Neocons turn on Bush for incompetence over Iraq war
Julian Borger
London Guardian
Saturday, November 4, 2006
Several prominent neoconservatives have turned on George Bush days before critical midterm elections, lambasting his administration for incompetence in the handling of the Iraq war and questioning the wisdom of the 2003 invasion they were instrumental in promoting.
Richard Perle and Kenneth Adelman, who were both Pentagon advisers before the war, Michael Rubin, a former senior official in the Pentagon's Office of Special Plans, and David Frum, a former Bush speechwriter, were among the neoconservatives who recanted to Vanity Fair magazine in an article that could influence Tuesday's battle for the control of Congress. The Iraq war has been the dominant issue in the election.
"I think the influence will be on morale [among Republicans]," said Steven Clemons, the head of the American Strategy Programme at the New America Foundation. "I think they are confusing the right. What this is yielding is ambivalence, and people will stay at home."
Mr Perle, a member of the influential Defence Policy Board that advised the defence secretary, Donald Rumsfeld, in the run-up to the war, is as outspoken in denouncing the conduct of the war as he was once bullish on the invasion. He blamed "dysfunction" in the Bush administration for the present quagmire.
"The decisions did not get made that should have been. They didn't get made in a timely fashion, and the differences were argued out endlessly," Mr Perle told Vanity Fair, according to early excerpts of the article. "At the end of the day, you have to hold the president responsible."
Asked if he would still have pushed for war knowing what he knows now, Mr Perle, a leading hawk in the Reagan administration, said: "I think if I had been delphic, and had seen where we are today, and people had said, 'Should we go into Iraq?', I think now I probably would have said, 'No, let's consider other strategies for dealing with the thing that concerns us most, which is Saddam supplying weapons of mass destruction to terrorists'." The Bush administration admits it was mistaken in believing that Saddam Hussein had weapons of mass destruction, but the president and other top officials maintain that Iraq is better off as a result of his removal.
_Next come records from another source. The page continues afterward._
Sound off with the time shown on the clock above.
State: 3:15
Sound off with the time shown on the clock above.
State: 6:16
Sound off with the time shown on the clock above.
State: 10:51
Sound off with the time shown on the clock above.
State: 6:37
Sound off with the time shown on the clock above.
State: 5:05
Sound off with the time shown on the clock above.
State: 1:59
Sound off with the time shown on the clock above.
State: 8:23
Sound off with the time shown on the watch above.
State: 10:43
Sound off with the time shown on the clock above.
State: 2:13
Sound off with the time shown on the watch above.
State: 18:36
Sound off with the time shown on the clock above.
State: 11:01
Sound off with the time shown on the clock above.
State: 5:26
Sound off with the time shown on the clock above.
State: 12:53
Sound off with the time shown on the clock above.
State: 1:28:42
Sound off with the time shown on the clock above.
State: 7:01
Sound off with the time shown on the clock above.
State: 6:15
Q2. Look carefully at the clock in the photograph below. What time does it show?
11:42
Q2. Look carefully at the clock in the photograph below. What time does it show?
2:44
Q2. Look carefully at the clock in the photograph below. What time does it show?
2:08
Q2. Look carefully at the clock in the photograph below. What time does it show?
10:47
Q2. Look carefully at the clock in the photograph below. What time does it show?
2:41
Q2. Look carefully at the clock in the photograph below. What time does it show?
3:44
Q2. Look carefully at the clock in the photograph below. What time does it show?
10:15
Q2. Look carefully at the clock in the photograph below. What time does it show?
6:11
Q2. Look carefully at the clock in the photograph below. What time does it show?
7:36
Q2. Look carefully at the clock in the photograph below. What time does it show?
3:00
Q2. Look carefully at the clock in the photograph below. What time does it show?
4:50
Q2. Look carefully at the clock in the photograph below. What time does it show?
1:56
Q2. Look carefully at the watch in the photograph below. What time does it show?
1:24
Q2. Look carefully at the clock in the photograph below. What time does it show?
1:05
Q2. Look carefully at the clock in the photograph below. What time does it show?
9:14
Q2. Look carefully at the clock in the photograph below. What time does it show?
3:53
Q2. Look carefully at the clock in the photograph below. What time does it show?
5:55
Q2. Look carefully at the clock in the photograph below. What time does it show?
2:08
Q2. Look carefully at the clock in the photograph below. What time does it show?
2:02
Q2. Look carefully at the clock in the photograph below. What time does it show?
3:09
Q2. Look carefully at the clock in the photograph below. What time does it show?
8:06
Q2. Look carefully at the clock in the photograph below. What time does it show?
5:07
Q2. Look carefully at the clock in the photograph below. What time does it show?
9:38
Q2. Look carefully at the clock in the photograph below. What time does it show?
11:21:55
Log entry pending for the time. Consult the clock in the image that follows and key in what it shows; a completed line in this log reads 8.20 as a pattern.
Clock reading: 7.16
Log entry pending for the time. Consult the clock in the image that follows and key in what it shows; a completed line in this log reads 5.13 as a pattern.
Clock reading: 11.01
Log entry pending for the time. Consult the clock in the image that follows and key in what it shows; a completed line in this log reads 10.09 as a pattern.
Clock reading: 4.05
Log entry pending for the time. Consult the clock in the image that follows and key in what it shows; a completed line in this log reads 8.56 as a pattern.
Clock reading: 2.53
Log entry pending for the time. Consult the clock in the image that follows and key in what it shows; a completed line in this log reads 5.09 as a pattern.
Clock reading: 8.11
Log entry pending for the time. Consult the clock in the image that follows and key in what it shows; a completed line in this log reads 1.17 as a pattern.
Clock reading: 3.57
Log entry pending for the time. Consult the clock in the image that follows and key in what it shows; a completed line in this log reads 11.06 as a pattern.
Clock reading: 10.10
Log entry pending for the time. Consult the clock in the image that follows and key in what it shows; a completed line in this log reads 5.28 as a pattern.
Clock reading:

An overwhelming majority of Americans, however, now believe the war was not worth the cost in blood and resources. The public rethink by top neocons comes at a time of rising violence, with the US death toll climbing steadily towards 3,000 and the United Nations estimating that many Iraqis may be being killed by the conflict each month.
Kenneth Adelman, another Reagan era hawk who sat on the Defence Policy Board until last year, drew attention with a 2002 commentary in the Washington Post predicting that liberating Iraq would be a "cakewalk".